Box office: What are we supposed to do when the bough breaks? We may be about to find out. Maltese-Canadian director Jon Cassar’s When the Bough Breaks is getting grilled by critics with a 0% approval rating. The picture stars Morris Chestnut and Regina Hall as a couple desperately trying to have a baby, who finds a surrogate played by Jaz Sinclair. As time goes on, however, it becomes clear she may have a different agenda for the family.
Viewers have a different agenda than reviewers, too. The film debuted to a solid $14.8-$15 million, already earning a profit on its $10 million budget in one weekend. The movie outperformed earlier projections that placed it around $12 million. It finished second behind only Clint Eastwood's Sully, a potential Oscar contender. Bough currently has a 60% audience approval rating on Rotten Tomatoes.
Don't hold your breath for Don't Breathe to go away anytime soon. Fede Alvarez's surprise hit closed out a successful August at the box office after spending two weeks at the top. Coming in number three this week, the horror has grossed $66.7 total for its first three weeks in theaters on its measly budget, also $10 million. The movie looks to be headed toward a $100 million haul globally, blowing away any expectations Sony may have had at its release.
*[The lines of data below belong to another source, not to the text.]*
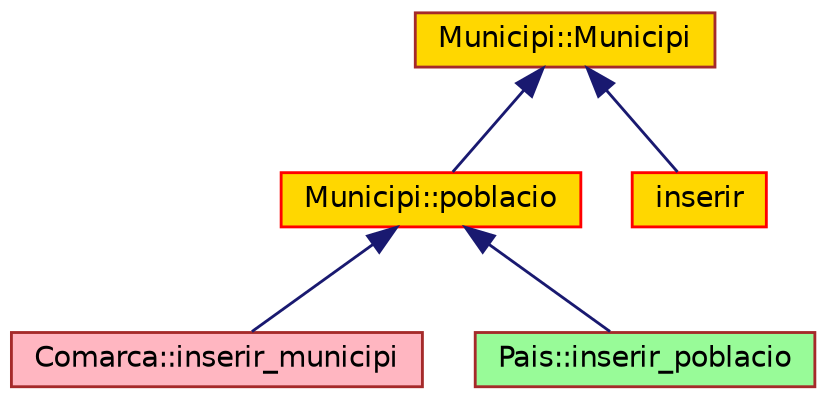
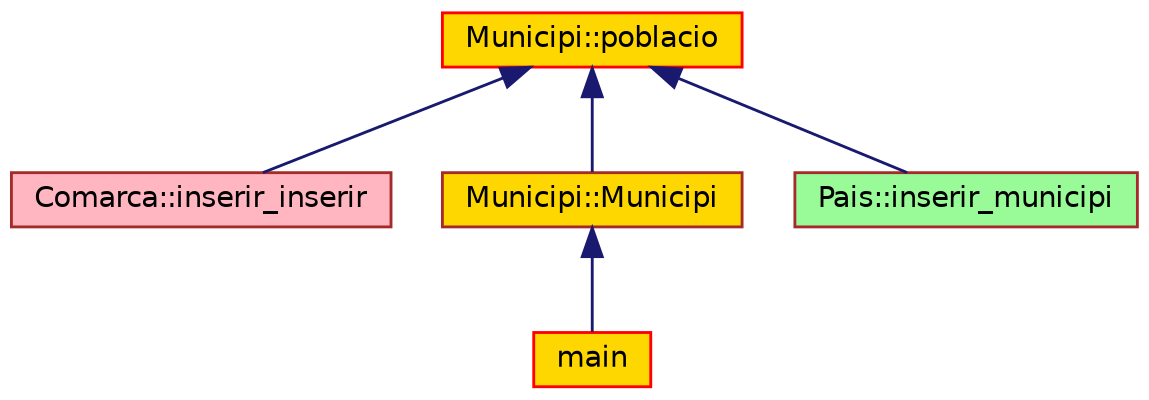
  digraph {
    rankdir=TB
    node [color=brown fillcolor=gold fontname=Helvetica fontsize=10 shape=record style=filled]
    edge [color=midnightblue dir=back fontname=Helvetica fontsize=10 labelfontname=Helvetica labelfontsize=10 style=solid]
    n1 [color=red fontcolor=black height=0.2 label="Municipi::poblacio" width=0.4]
-   n2 [fillcolor=lightpink height=0.2 label="Comarca::inserir_municipi" width=0.4]
+   n2 [fillcolor=lightpink height=0.2 label="Comarca::inserir_inserir" width=0.4]
    n3 [height=0.2 label="Municipi::Municipi" width=0.4]
-   n4 [fillcolor=palegreen height=0.2 label="Pais::inserir_poblacio" width=0.4]
-   n5 [color=red height=0.2 label=inserir width=0.4]
+   n4 [fillcolor=palegreen height=0.2 label="Pais::inserir_municipi" width=0.4]
+   n5 [color=red height=0.2 label=main width=0.4]
    n1 -> n2
-   n3 -> n1
+   n1 -> n3
    n1 -> n4
    n3 -> n5
  }
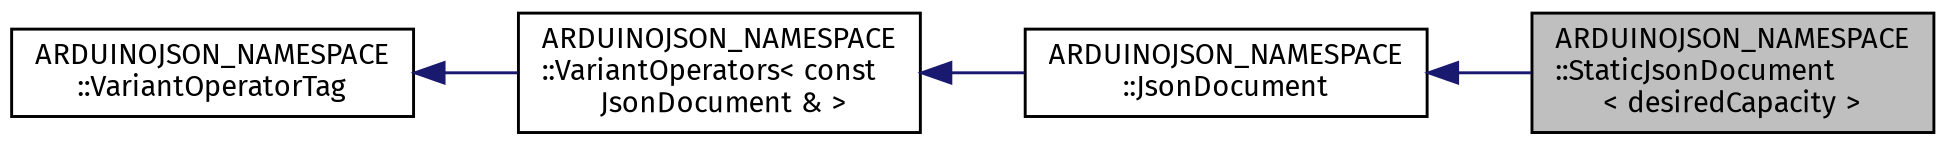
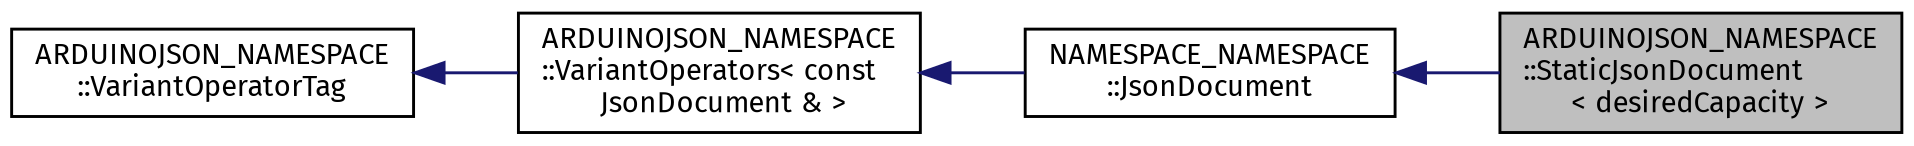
  digraph {
    rankdir=LR
    fontname="Fira Sans"
    node [color=black fillcolor=white fontname="Fira Sans" fontsize=10 shape=record style=filled]
    edge [color=midnightblue dir=back fontname="Fira Sans" fontsize=10 labelfontname=Helvetica labelfontsize=10 style=solid]
    n1 [fillcolor=grey75 fontcolor=black height=0.2 label="ARDUINOJSON_NAMESPACE\l::StaticJsonDocument\l\< desiredCapacity \>" width=0.4]
-   n2 [height=0.2 label="ARDUINOJSON_NAMESPACE\l::JsonDocument" width=0.4]
+   n2 [height=0.2 label="NAMESPACE_NAMESPACE\l::JsonDocument" width=0.4]
    n3 [height=0.2 label="ARDUINOJSON_NAMESPACE\l::VariantOperators\< const\l JsonDocument & \>" width=0.4]
    n4 [height=0.2 label="ARDUINOJSON_NAMESPACE\l::VariantOperatorTag" width=0.4]
    n2 -> n1
    n3 -> n2
    n4 -> n3
  }
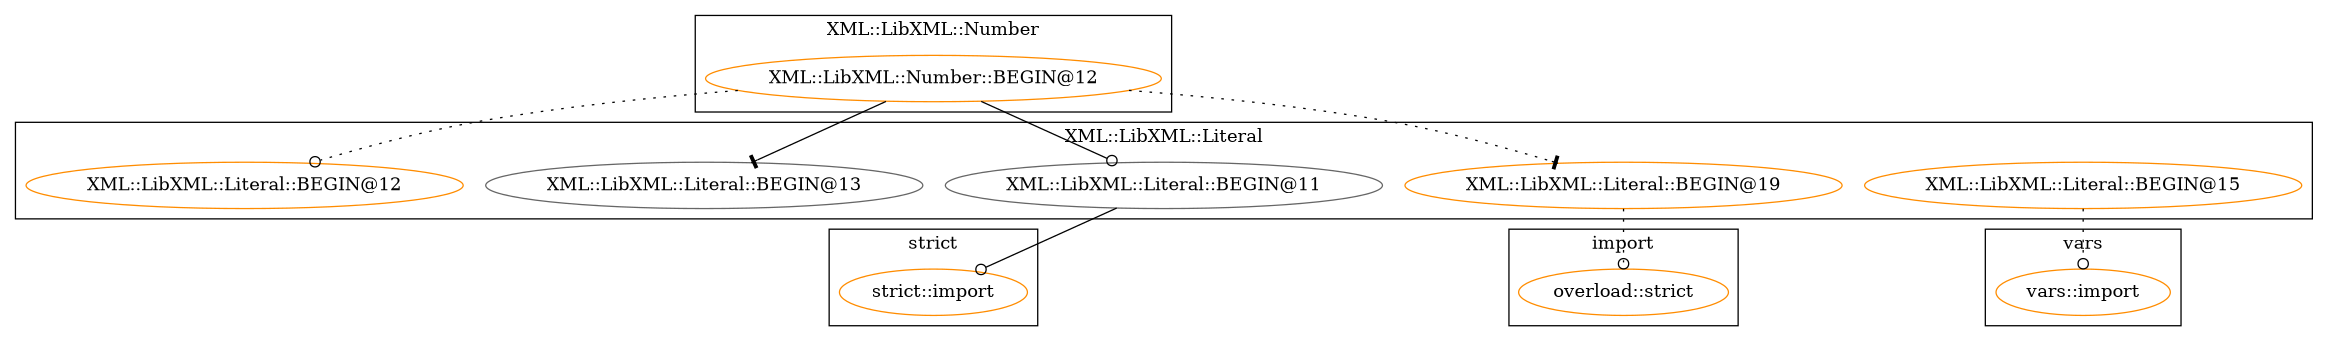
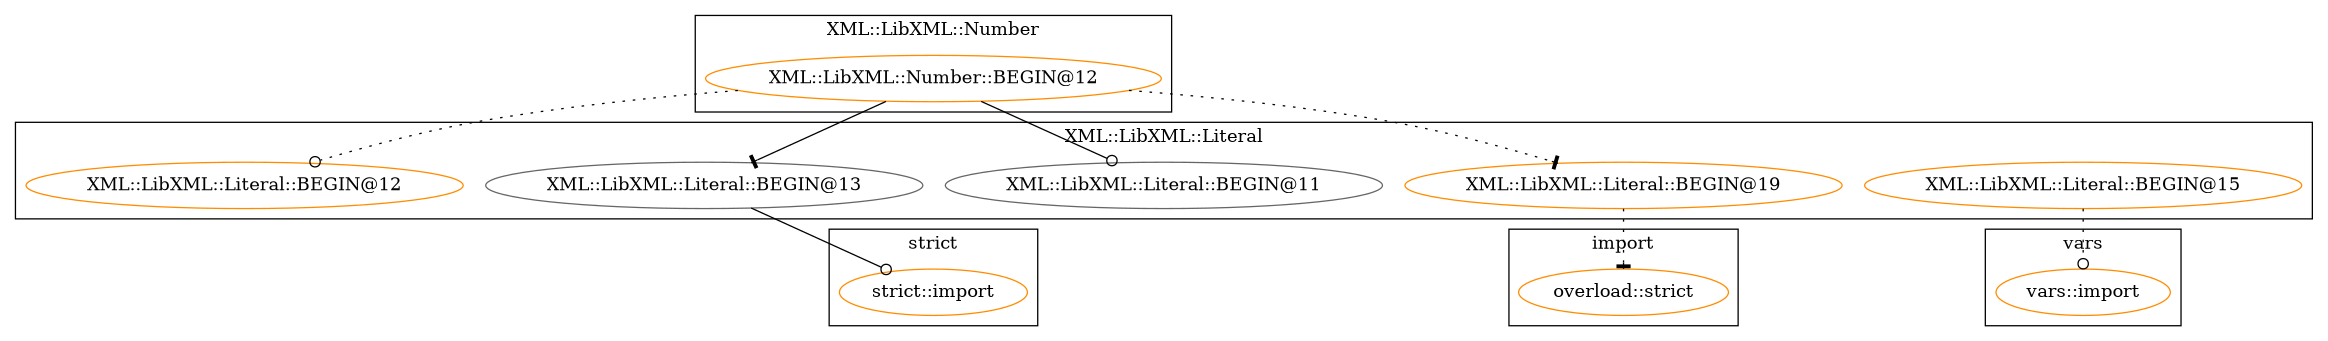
  digraph {
    node [color=darkorange]
    edge [arrowhead=odot style=dotted]
    "XML::LibXML::Literal::BEGIN@11" [color=gray40]
    "XML::LibXML::Literal::BEGIN@19"
    "XML::LibXML::Literal::BEGIN@12"
    "XML::LibXML::Literal::BEGIN@15"
    "XML::LibXML::Literal::BEGIN@13" [color=gray40]
    "vars::import"
    "XML::LibXML::Number::BEGIN@12"
    "strict::import"
    n9 [label="overload::strict"]
    subgraph cluster_1 {
      label="XML::LibXML::Literal"
      "XML::LibXML::Literal::BEGIN@11"
      "XML::LibXML::Literal::BEGIN@19"
      "XML::LibXML::Literal::BEGIN@12"
      "XML::LibXML::Literal::BEGIN@15"
      "XML::LibXML::Literal::BEGIN@13"
    }
    subgraph cluster_2 {
      label=vars
      "vars::import"
    }
    subgraph cluster_3 {
      label="XML::LibXML::Number"
      "XML::LibXML::Number::BEGIN@12"
    }
    subgraph cluster_4 {
      label="strict"
      "strict::import"
    }
    subgraph cluster_5 {
      label=import
      n9
    }
-   "XML::LibXML::Literal::BEGIN@19" -> n9
+   "XML::LibXML::Literal::BEGIN@19" -> n9 [arrowhead=tee]
    "XML::LibXML::Literal::BEGIN@15" -> "vars::import"
-   "XML::LibXML::Literal::BEGIN@11" -> "strict::import" [style=solid]
+   "XML::LibXML::Literal::BEGIN@13" -> "strict::import" [style=solid]
    "XML::LibXML::Number::BEGIN@12" -> "XML::LibXML::Literal::BEGIN@11" [style=solid]
    "XML::LibXML::Number::BEGIN@12" -> "XML::LibXML::Literal::BEGIN@19" [arrowhead=tee]
    "XML::LibXML::Number::BEGIN@12" -> "XML::LibXML::Literal::BEGIN@12"
    "XML::LibXML::Number::BEGIN@12" -> "XML::LibXML::Literal::BEGIN@13" [arrowhead=tee style=solid]
  }
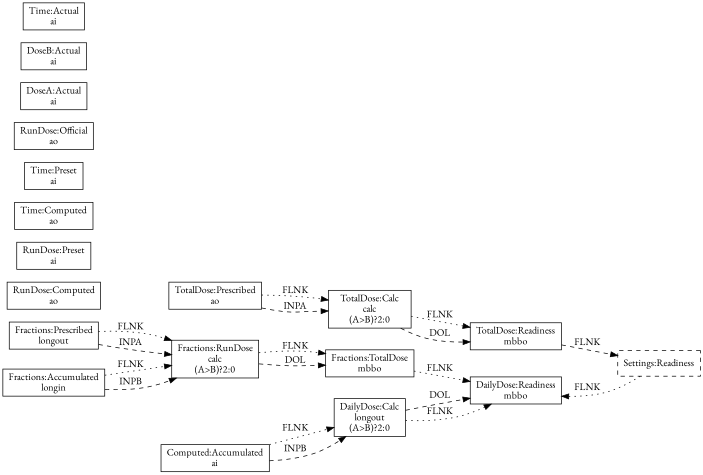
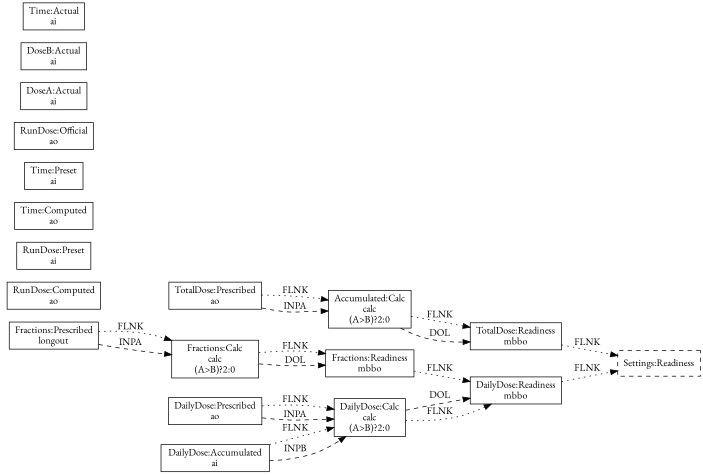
  digraph {
    fontname="EB Garamond"
    rankdir=LR
    node [fontname="EB Garamond" shape=box]
    edge [fontname="EB Garamond" style=dotted]
    n1 [label="Fractions:Prescribed\nlongout"]
-   n2 [label="Fractions:RunDose\ncalc\n(A>B)?2:0"]
-   n3 [label="Fractions:TotalDose\nmbbo"]
+   n2 [label="Fractions:Calc\ncalc\n(A>B)?2:0"]
+   n3 [label="Fractions:Readiness\nmbbo"]
    n4 [label="DailyDose:Readiness\nmbbo"]
-   n5 [label="Fractions:Accumulated\nlongin"]
    "Settings:Readiness" [style=dashed]
    n7 [label="TotalDose:Prescribed\nao"]
-   n8 [label="TotalDose:Calc\ncalc\n(A>B)?2:0"]
+   n8 [label="Accumulated:Calc\ncalc\n(A>B)?2:0"]
    n9 [label="TotalDose:Readiness\nmbbo"]
-   n11 [label="DailyDose:Calc\nlongout\n(A>B)?2:0"]
-   n12 [label="Computed:Accumulated\nai"]
+   n10 [label="DailyDose:Prescribed\nao"]
+   n11 [label="DailyDose:Calc\ncalc\n(A>B)?2:0"]
+   n12 [label="DailyDose:Accumulated\nai"]
    n13 [label="RunDose:Computed\nao"]
    n14 [label="RunDose:Preset\nai"]
    n15 [label="Time:Computed\nao"]
    n16 [label="Time:Preset\nai"]
    n17 [label="RunDose:Official\nao"]
    n18 [label="DoseA:Actual\nai"]
    n19 [label="DoseB:Actual\nai"]
    n20 [label="Time:Actual\nai"]
    n1 -> n2 [label="FLNK  "]
    n1 -> n2 [label="INPA  " style=dashed]
    n2 -> n3 [label="FLNK  "]
    n2 -> n3 [label="DOL  " style=dashed]
    n3 -> n4 [label="FLNK  "]
-   "Settings:Readiness" -> n4 [label="FLNK  "]
-   n5 -> n2 [label="FLNK  "]
-   n5 -> n2 [label="INPB  " style=dashed]
+   n4 -> "Settings:Readiness" [label="FLNK  "]
    n7 -> n8 [label="FLNK  "]
    n7 -> n8 [label="INPA  " style=dashed]
    n8 -> n9 [label="FLNK  "]
    n8 -> n9 [label="DOL  " style=dashed]
-   n9 -> "Settings:Readiness" [label="FLNK  " style=dashed]
+   n9 -> "Settings:Readiness" [label="FLNK  "]
+   n10 -> n11 [label="FLNK  "]
+   n10 -> n11 [label="INPA  " style=dashed]
    n11 -> n4 [label="FLNK  "]
    n11 -> n4 [label="DOL  " style=dashed]
    n12 -> n11 [label="FLNK  "]
    n12 -> n11 [label="INPB  " style=dashed]
  }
Drama: Academy Award winning director Alfonso Cuarón is heading to Mexico for his next film. The drama, currently untitled, will portray a year in the lives of a middle class family living in Mexico City in the 1970s. Participant Media will produce the picture while Cuarón will write and direct. This will be his first film since 2013’s Gravity, for which he received the Academy Award for Best Director.
Viola Davis will star in historical drama The Personal History of Rachel Dupree, which she was already set to produce. Announced at TIFF, she will join Mahershala Ali (House of Cards) and Quvenzhane Wallis (Beasts of the Southern Wild) on the cast. Set in the South Dakota badlands in the early 1900s, the movie will follow Rachel Dupree fighting the man she once loved for land, survival and the American dream. Davis’s production company JuVee Productions will produce.
Jason Mitchell is headed straight outta Compton to Detroit. The Compton star has joined Kathryn Bigelow’s untitled drama about the 1967 Detroit riots. Mitchell is the latest star to join the already promising cast, which includes Star Wars’ John Boyega and Lone Survivor’s Will Poulter. Plot details have yet to be announced. Annapurna Pictures will finance and produce the picture, set for a 2017 release. In August, Mitchell received the Rising Star Award at the San Diego International Film Festival.
Action: Iconic martial artist Bruce Lee is returning to screens 43 years after his death. Biographical Birth of the Dragon, which retells his life, premiered at the TIFF September 13. The movie tells the story of Lee’s rise to become a film and martial arts icon and challenging kung fu master Wong Jack Man. Philip Ng plays the role in a heavily Chinese cast. The film could see release all over the world. “There is not a single place that people don’t know [Lee’s] name or have an enormous affection for his story,” director George Nolfi said.
Warner Bros. has acquired rights to distribute to political thriller The Summit to Latin America and Spain. The movie is the most supported Latin American movie going into production this year. Directed by Santiago Mire (who won the Cannes’ 2015 Critics Week award for his movie Paulina), the movie stars Ricardo Darin as a man confronting his inner demons.